> **Exercise input**:
/---
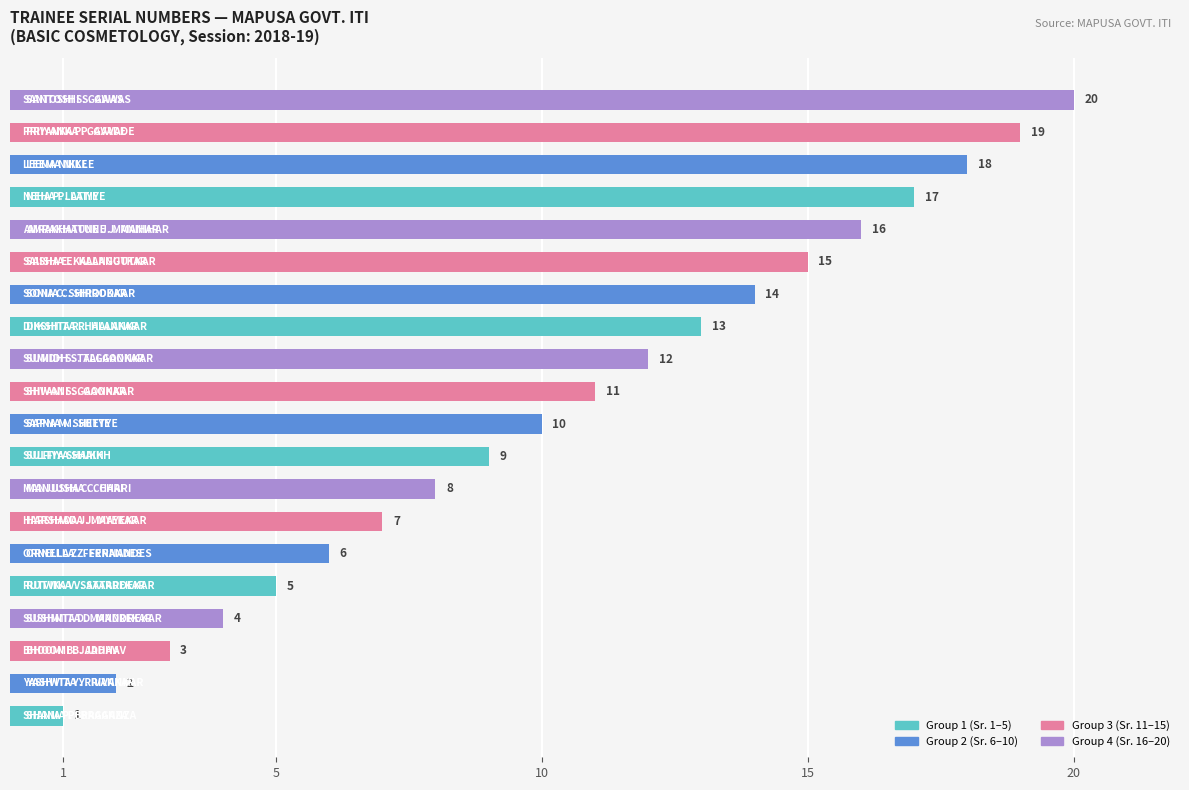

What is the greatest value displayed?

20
\---
/---
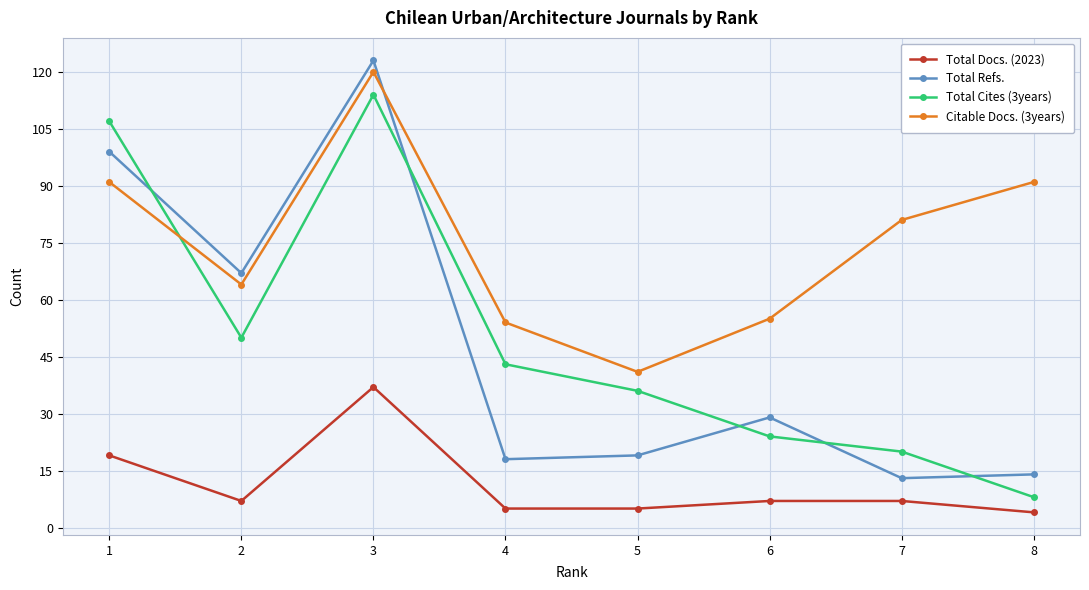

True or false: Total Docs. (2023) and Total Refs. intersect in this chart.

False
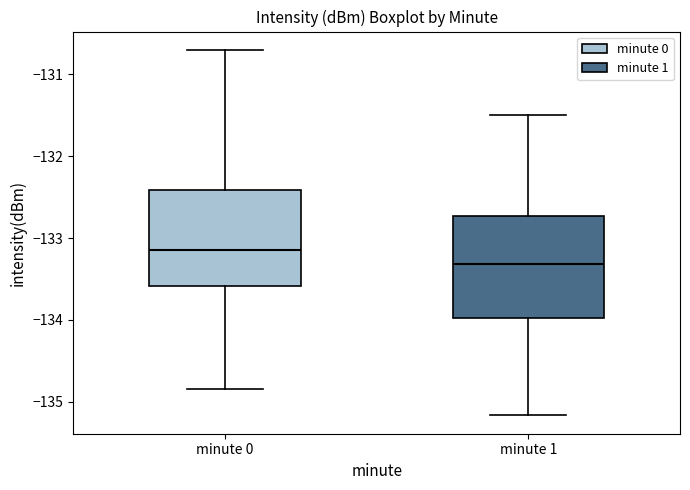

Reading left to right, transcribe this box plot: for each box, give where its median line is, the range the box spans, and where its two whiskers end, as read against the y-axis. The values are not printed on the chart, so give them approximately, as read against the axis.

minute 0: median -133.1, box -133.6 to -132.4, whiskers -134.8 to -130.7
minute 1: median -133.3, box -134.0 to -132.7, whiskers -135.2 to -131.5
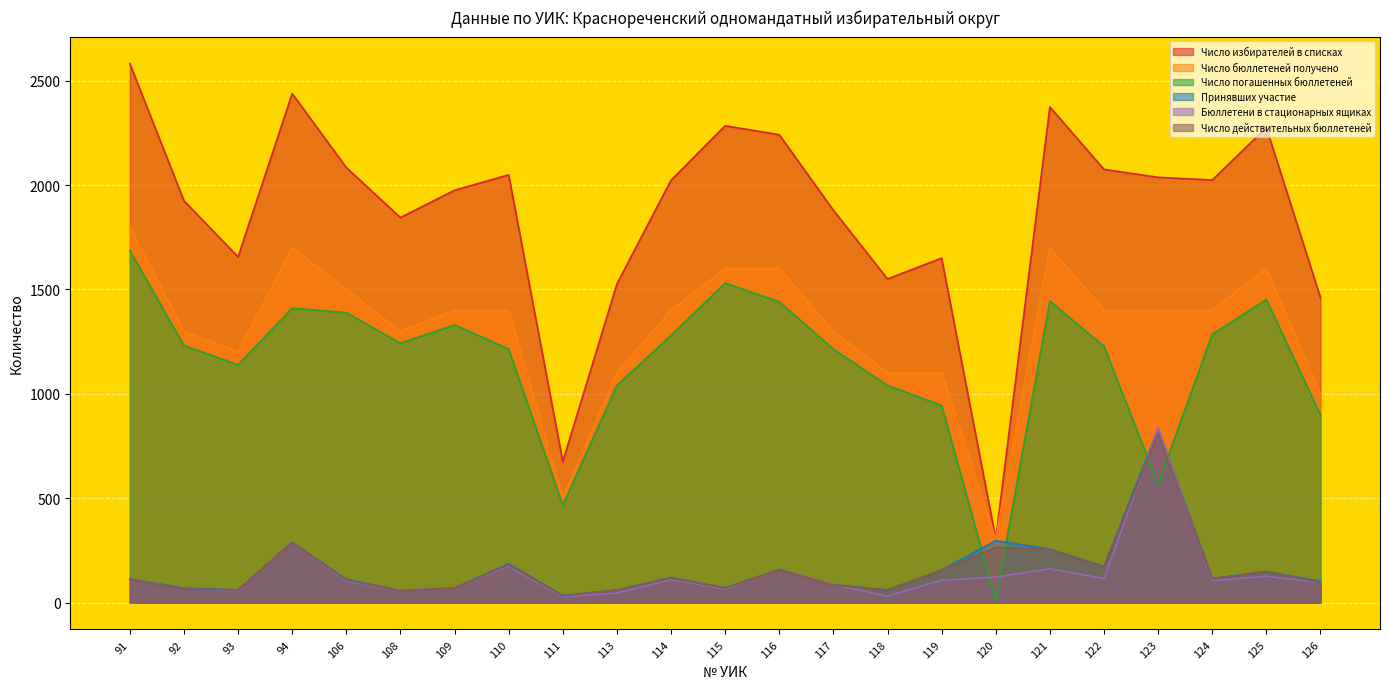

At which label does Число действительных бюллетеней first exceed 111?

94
\---
/---
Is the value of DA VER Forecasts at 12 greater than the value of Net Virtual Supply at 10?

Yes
\---
Count how many lines in the rows above contain the word "whiskers" and reply with only that number.

3